- _COMPLETE THE FOLLOWING_:
**A.** In the sailing forum thread, what does sailingdog say that bending the mast by tightening the backstay will flatten?
**B.** List every username that appears as a post header in the sailing forum thread.

- _SUPPLIED PASSAGE_:
┌──
2. A part of the rigging of a sail boat which holds the bottom of the main sail.

3. The result of not using a preventer.

4. A sound followed by weeks of cursing, dry feet, and thousands of dollars.

5. An error made by a portugese sailor that CD will never let him forget about!


----------



## Cruisingdad (Jul 21, 2006)

Sorry to hijack your thread mr31 (smile). Just harrasing the Portugese. He deserves it!!

- CD


----------



## TSOJOURNER (Dec 16, 1999)

no problem
when i say flatten i mean taking draft out of sail. heavy air or very light airs.


----------



## sailingdog (Mar 19, 2006)

Bending the mast, via tightening the backstay, will flatten the head sail and the main sail. It is a trick often used to depower the sails a bit in heavy winds...


----------



## Gary M (May 9, 2006)

It depends on whether your mask will bend or not. On many older crusing designs the mast was very stiff. If you mast will bend then when you tension the back stay it pulls the center of the luff forward which flattens the main.

In either case it will tension the head stay and thereby flatten the head sail. 

More outhaul, cunnigham, halyard tension or flattening reef can also flatten the main. 

Gary


----------



## tdw (Oct 2, 2006)

There's also halyard tension to be considered. Increasing / Decreasing halyard tension moves the draught of your main fore and aft. The heavier the winds the flatter you need the sail so you need more halyard tension. In lighter air you want more belly in the sail.


----------



## 2ndimpression (Jul 5, 2006)

Ok how about the forestay. If you run a looser forestay would you guys agree that it alters the angle of attack and allows you to point higher but also gives the sail more power. When you crank on your backstay you tighten that forestay, take power out of the jib and also the main cause the middle of the mast bends forward. Thats the idea im going on with my tuning any ways and I can really notice it, i'd almost say it kills nearly 10 degree's of heel when i crank the backstay on hard.
└──
[Items from a dataset]
┌──
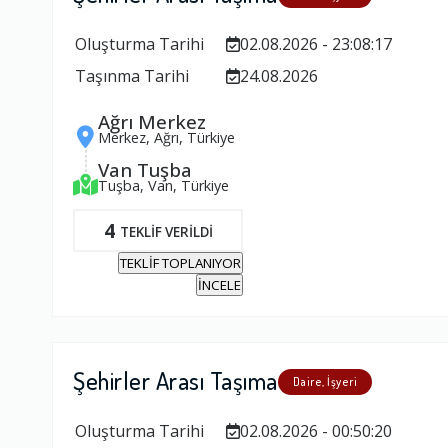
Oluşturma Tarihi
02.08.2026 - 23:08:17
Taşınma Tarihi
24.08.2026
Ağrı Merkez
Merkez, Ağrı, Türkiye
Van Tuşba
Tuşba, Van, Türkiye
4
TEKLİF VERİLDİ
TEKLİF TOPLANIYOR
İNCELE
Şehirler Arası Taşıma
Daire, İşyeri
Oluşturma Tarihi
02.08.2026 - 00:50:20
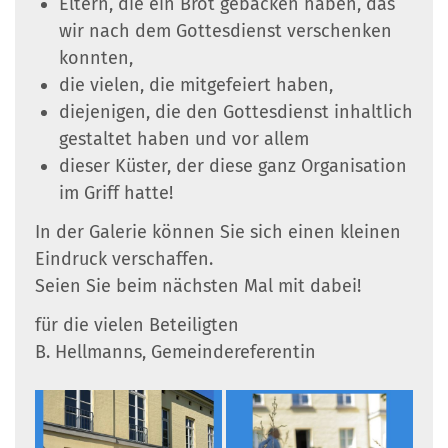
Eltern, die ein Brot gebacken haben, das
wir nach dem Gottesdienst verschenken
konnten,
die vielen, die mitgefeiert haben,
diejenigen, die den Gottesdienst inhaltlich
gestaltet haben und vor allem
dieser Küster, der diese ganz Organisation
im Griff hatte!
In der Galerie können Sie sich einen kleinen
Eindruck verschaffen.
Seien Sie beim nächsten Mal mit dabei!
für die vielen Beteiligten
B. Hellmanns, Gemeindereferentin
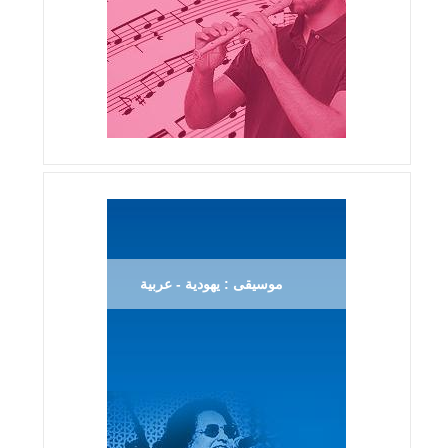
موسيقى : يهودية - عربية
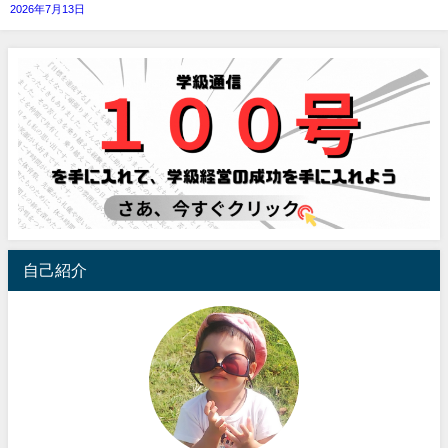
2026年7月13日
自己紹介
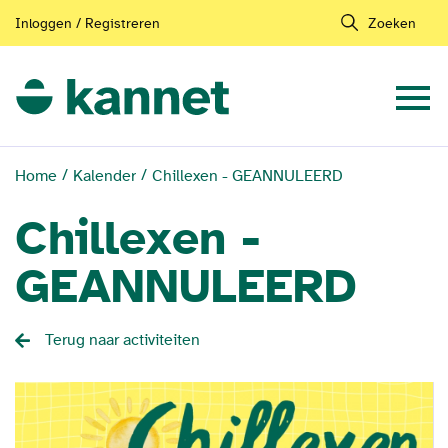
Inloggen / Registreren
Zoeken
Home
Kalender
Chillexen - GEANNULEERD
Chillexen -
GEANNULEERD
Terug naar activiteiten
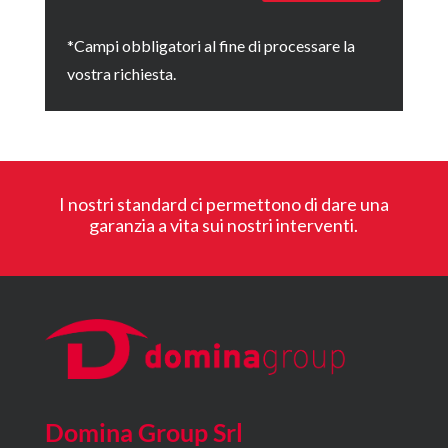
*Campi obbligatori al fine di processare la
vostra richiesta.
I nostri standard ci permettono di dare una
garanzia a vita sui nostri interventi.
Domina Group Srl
└──
┌──
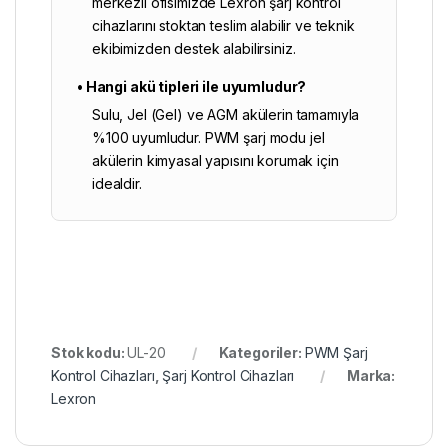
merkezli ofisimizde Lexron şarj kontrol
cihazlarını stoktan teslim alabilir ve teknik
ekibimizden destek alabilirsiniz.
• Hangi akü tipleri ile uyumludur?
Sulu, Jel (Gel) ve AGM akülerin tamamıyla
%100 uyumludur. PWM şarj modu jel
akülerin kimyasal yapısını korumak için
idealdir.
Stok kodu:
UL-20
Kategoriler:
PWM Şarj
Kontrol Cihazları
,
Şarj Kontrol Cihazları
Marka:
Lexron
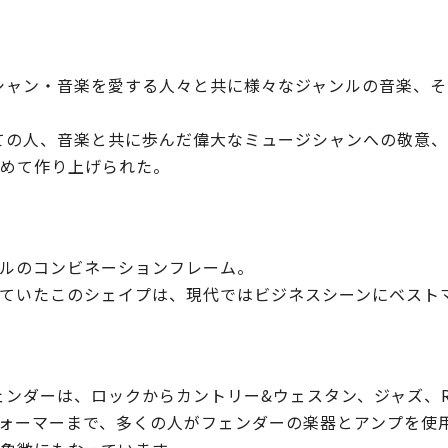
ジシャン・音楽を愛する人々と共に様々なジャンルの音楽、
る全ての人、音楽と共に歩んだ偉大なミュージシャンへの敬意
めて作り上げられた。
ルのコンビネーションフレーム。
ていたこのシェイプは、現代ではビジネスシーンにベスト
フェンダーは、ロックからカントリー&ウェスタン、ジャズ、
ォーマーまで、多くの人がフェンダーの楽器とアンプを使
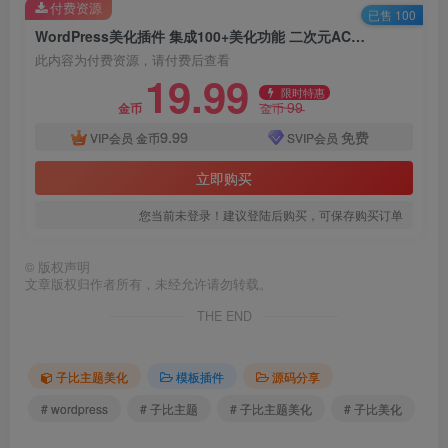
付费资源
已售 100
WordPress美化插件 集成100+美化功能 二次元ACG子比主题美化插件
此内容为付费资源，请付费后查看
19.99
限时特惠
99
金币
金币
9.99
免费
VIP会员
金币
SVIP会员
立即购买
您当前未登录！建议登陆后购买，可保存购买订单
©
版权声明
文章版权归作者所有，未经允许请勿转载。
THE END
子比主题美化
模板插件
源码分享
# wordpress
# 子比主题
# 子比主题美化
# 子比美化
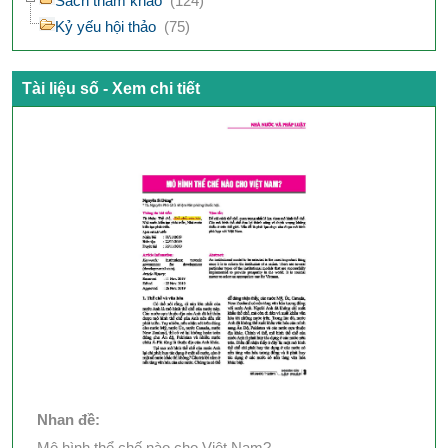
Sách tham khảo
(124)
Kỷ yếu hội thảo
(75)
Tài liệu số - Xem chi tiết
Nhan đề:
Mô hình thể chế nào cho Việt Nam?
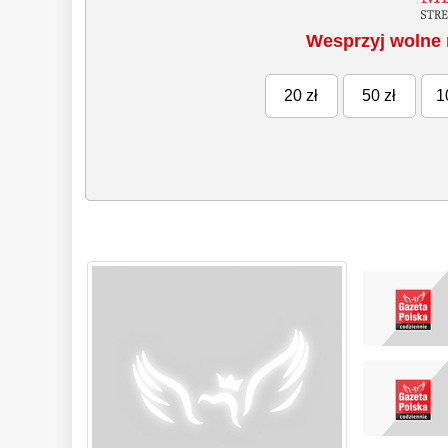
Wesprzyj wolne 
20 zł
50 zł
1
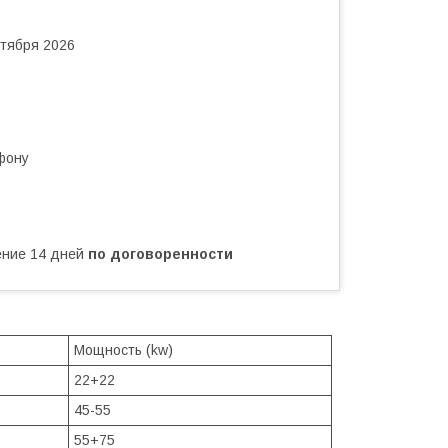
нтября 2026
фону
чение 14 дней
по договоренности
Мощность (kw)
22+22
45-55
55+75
└──
- _LIST OF SOLUTIONS_:
**A.** The head sail and the main sail.

**B.** Cruisingdad, TSOJOURNER, sailingdog, Gary M, tdw, 2ndimpression